◆ Consigne a ◆
Recopiez intégralement le texte sur l'Alliance du Sahel, sans la moindre modification.

◆ Extrait présenté ◆

━━━━━━━━━━━━━━━━

Le traité d’Alliance du Sahel signé l’année dernière par les chefs militaires du Mali, du Burkina Faso et du Niger représente un changement majeur dans le paysage géopolitique en pleine mutation en Afrique de l’Ouest.
La décision de se retirer officiellement de la Communauté économique des États de l’Afrique de l’Ouest (CEDEAO) a des implications considérables, car ces pays s’éloignent des alliances régionales et occidentales traditionnelles.
Lors d’un sommet à Niamey le 6 juillet 2024, les chefs d’État des pays du Sahel ont non seulement confirmé leur retrait de la CEDEAO, mais ont également renforcé la charte de défense de l’Alliance du Sahel et se sont engagés à se soutenir mutuellement contre les menaces extérieures.
Ces amendements sont une réponse directe aux sanctions de la CEDEAO à la suite d’un coup d’État militaire dans leurs pays, mais reflètent également une volonté d’autonomie régionale accrue.
Certains analystes mettent en garde contre une insécurité croissante et un isolement économique, tandis que d’autres estiment que cette décision permettra de mieux coordonner les efforts contre les menaces armées.
En tout état de cause, le retrait de ces pays soulève de sérieuses questions quant à l’avenir de la CEDEAO, à son efficacité en matière d’intégration régionale et à sa capacité à maintenir la sécurité et la stabilité en Afrique de l’Ouest.
Alors que la CEDEAO, qui compte 15 membres, se prépare à accueillir son propre sommet d’intégration régionale en 2025, elle se trouve à un moment ccruciql pour revoir sa propre stratégie et redéfinir son rôle dans un contexte qui évolue rapidement.
Premièrement : La CEDEAO est un pilier de l’intégration régionale
Ces dernières années, la région de l’Afrique de l’Ouest a souffert de coups d’État militaires fréquents, d’instabilité politique et de graves problèmes de gouvernance.

━━━━━━━━━━━━━━━━

◆ Données fournies ◆
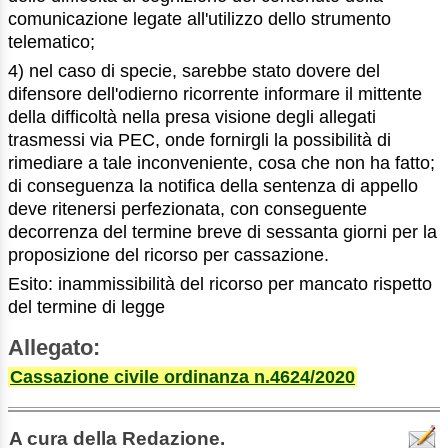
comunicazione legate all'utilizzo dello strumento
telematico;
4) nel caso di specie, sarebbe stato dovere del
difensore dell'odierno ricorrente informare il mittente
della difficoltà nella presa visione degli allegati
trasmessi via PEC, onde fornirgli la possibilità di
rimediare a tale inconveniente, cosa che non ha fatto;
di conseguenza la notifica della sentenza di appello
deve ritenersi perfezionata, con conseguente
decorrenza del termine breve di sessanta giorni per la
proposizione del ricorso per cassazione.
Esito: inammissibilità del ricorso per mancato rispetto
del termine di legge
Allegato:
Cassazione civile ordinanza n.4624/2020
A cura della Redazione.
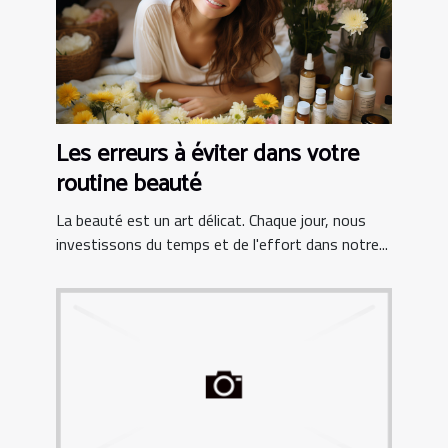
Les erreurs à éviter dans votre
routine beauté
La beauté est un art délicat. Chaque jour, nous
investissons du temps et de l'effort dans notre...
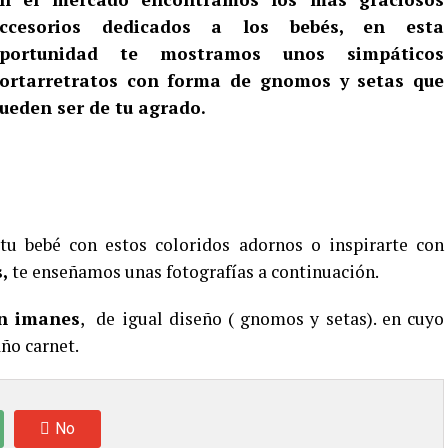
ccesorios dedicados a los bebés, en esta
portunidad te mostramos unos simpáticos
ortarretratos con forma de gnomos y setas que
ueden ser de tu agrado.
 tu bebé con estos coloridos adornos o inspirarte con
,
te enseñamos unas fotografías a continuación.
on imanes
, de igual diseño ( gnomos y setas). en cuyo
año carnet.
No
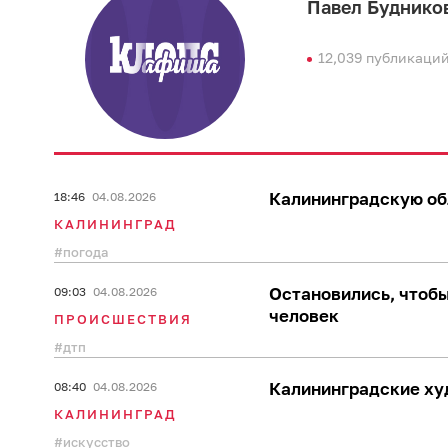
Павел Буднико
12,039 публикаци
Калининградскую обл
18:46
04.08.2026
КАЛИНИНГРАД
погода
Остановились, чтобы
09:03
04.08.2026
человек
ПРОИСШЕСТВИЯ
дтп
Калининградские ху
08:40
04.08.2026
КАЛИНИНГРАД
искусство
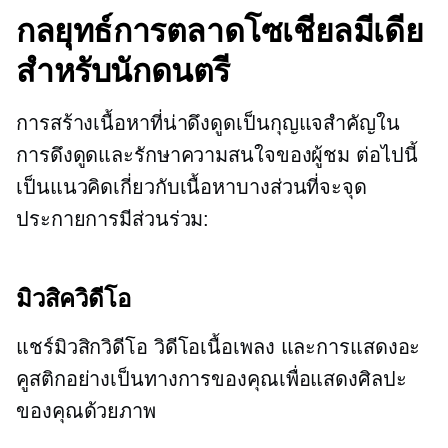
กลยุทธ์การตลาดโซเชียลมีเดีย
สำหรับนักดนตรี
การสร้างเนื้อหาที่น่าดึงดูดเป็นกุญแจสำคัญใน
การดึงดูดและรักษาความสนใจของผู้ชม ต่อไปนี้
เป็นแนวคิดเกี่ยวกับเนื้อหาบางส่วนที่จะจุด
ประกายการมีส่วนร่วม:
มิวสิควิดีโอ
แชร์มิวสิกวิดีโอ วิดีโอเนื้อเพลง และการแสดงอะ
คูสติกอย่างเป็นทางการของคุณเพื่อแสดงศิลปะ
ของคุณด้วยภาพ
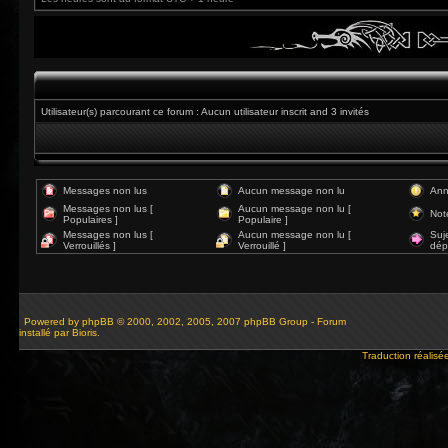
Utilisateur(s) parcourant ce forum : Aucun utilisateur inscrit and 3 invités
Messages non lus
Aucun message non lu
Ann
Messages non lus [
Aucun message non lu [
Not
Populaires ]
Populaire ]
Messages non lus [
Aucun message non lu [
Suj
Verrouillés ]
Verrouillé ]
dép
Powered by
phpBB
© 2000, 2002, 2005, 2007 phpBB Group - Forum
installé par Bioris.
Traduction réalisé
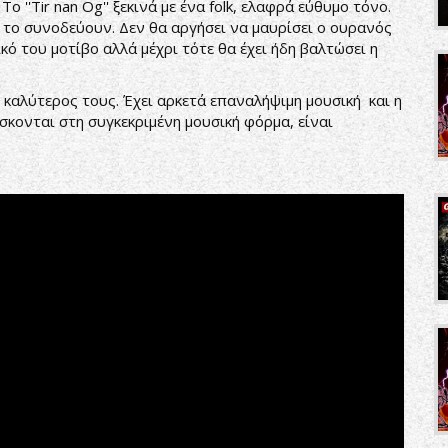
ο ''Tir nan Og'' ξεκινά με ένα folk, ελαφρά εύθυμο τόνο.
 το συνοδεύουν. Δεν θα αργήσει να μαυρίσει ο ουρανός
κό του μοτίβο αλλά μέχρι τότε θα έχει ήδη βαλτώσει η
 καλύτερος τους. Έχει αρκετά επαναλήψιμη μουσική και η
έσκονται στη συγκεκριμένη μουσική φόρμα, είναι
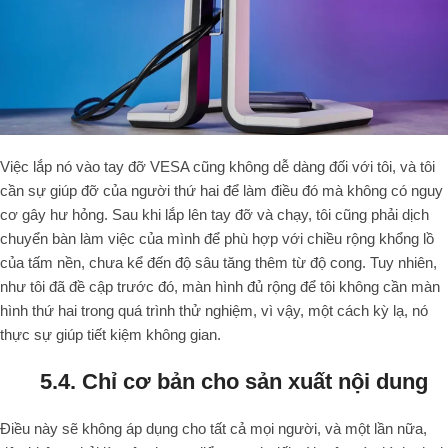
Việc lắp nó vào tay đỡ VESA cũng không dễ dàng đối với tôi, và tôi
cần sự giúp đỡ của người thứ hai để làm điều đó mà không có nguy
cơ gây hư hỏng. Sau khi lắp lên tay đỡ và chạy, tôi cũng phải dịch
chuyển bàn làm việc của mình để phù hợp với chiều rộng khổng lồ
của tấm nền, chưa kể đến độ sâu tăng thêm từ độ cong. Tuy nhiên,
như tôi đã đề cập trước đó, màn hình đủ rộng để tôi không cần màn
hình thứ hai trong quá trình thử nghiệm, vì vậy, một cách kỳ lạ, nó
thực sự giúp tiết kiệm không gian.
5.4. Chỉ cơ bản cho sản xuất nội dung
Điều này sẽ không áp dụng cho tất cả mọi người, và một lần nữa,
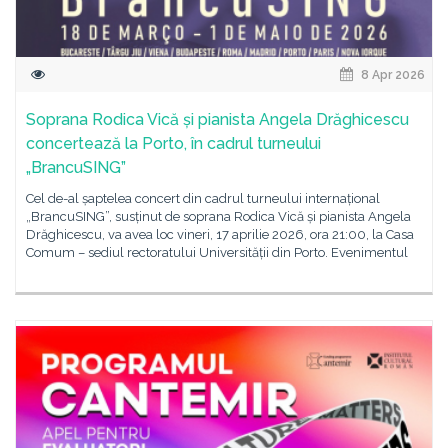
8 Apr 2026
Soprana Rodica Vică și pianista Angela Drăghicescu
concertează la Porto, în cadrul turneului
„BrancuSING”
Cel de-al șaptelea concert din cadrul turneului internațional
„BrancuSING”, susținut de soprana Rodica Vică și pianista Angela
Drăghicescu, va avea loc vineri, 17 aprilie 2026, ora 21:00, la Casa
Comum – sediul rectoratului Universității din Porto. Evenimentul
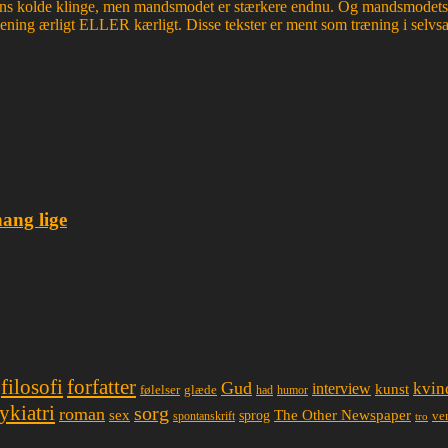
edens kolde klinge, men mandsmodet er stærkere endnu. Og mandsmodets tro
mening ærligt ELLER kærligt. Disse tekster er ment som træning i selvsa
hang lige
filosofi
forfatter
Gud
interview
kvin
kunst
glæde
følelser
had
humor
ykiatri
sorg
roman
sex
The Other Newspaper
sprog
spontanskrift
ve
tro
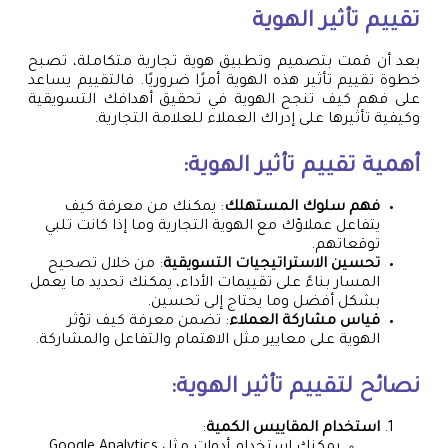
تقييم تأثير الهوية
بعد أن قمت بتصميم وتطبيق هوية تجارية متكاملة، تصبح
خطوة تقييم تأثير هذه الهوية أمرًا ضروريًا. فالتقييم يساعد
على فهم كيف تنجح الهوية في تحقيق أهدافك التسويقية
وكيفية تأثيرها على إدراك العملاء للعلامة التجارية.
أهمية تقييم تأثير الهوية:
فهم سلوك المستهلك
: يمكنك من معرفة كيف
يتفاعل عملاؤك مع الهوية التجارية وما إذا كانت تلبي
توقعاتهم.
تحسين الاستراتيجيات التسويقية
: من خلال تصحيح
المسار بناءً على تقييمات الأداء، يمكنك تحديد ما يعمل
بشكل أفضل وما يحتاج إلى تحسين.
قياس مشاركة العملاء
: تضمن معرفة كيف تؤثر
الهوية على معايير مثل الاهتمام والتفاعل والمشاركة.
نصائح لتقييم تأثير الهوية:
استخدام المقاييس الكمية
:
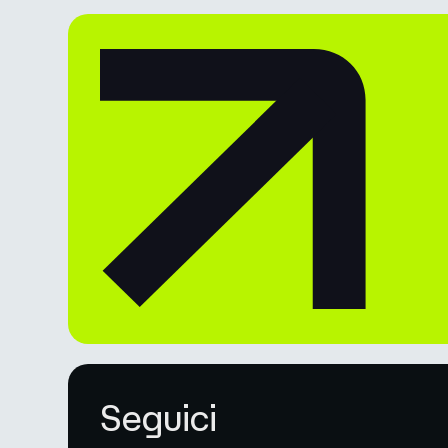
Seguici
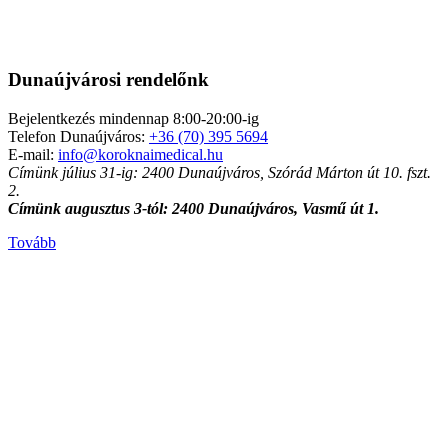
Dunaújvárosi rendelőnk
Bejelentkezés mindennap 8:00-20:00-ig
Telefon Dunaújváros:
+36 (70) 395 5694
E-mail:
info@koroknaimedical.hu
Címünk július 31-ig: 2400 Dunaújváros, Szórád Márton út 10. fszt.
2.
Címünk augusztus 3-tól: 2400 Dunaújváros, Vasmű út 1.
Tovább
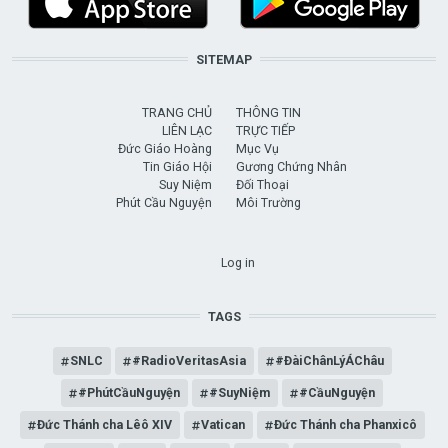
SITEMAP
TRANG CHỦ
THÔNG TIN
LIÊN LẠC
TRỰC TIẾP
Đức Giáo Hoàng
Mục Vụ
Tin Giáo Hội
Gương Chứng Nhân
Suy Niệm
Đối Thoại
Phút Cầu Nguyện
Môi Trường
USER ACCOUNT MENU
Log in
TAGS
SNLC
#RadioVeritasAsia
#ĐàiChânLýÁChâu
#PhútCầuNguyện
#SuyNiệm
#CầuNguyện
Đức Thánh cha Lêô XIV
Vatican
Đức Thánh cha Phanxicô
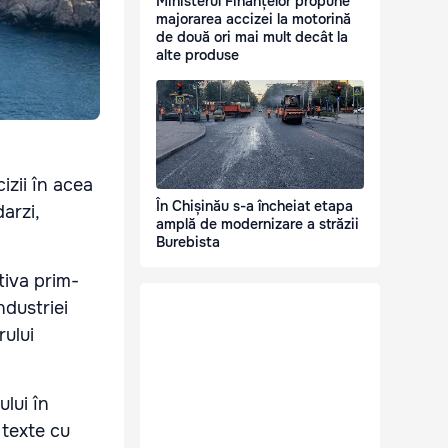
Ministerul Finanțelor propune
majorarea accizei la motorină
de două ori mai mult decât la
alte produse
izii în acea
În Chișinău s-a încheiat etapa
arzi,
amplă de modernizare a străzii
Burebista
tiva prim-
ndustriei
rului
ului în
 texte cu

━━━━━━━━━━━━━━━━

◆ Consigne b ◆
Reproduisez le listing depuis son début jusqu'à la ligne contenant « deve ritenersi perfezionata, con conseguente », celle-ci comprise, en substituant « avvocato » à « difensore » et en laissant tout le reste inchangé. Omettez les images dans la sortie.

◆ Corrigé a ◆
Le traité d’Alliance du Sahel signé l’année dernière par les chefs militaires du Mali, du Burkina Faso et du Niger représente un changement majeur dans le paysage géopolitique en pleine mutation en Afrique de l’Ouest.
La décision de se retirer officiellement de la Communauté économique des États de l’Afrique de l’Ouest (CEDEAO) a des implications considérables, car ces pays s’éloignent des alliances régionales et occidentales traditionnelles.
Lors d’un sommet à Niamey le 6 juillet 2024, les chefs d’État des pays du Sahel ont non seulement confirmé leur retrait de la CEDEAO, mais ont également renforcé la charte de défense de l’Alliance du Sahel et se sont engagés à se soutenir mutuellement contre les menaces extérieures.
Ces amendements sont une réponse directe aux sanctions de la CEDEAO à la suite d’un coup d’État militaire dans leurs pays, mais reflètent également une volonté d’autonomie régionale accrue.
Certains analystes mettent en garde contre une insécurité croissante et un isolement économique, tandis que d’autres estiment que cette décision permettra de mieux coordonner les efforts contre les menaces armées.
En tout état de cause, le retrait de ces pays soulève de sérieuses questions quant à l’avenir de la CEDEAO, à son efficacité en matière d’intégration régionale et à sa capacité à maintenir la sécurité et la stabilité en Afrique de l’Ouest.
Alors que la CEDEAO, qui compte 15 membres, se prépare à accueillir son propre sommet d’intégration régionale en 2025, elle se trouve à un moment ccruciql pour revoir sa propre stratégie et redéfinir son rôle dans un contexte qui évolue rapidement.
Premièrement : La CEDEAO est un pilier de l’intégration régionale
Ces dernières années, la région de l’Afrique de l’Ouest a souffert de coups d’État militaires fréquents, d’instabilité politique et de graves problèmes de gouvernance.

◆ Corrigé b ◆
comunicazione legate all'utilizzo dello strumento
telematico;
4) nel caso di specie, sarebbe stato dovere del
avvocato dell'odierno ricorrente informare il mittente
della difficoltà nella presa visione degli allegati
trasmessi via PEC, onde fornirgli la possibilità di
rimediare a tale inconveniente, cosa che non ha fatto;
di conseguenza la notifica della sentenza di appello
deve ritenersi perfezionata, con conseguente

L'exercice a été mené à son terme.